Stored dataset items
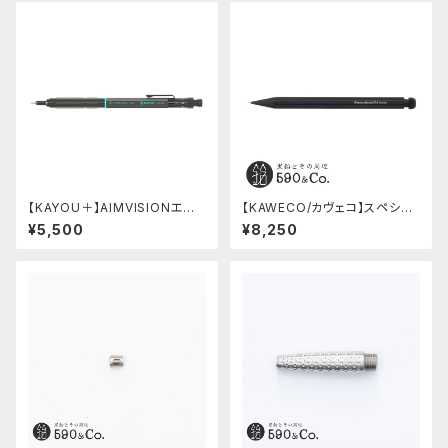
【KAYOU＋】AIMVISIONエイ
【KAWECO/カヴェコ】スペシャ
ムビジョン (ストーンブラック)
ルペンシル(0.5mm)
¥5,500
¥8,250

● **Task requirements**
Restate the data above verbatim, skipping every image.

● **Problem solution**
【KAYOU＋】AIMVISIONエイ
【KAWECO/カヴェコ】スペシャ
ムビジョン (ストーンブラック)
ルペンシル(0.5mm)
¥5,500
¥8,250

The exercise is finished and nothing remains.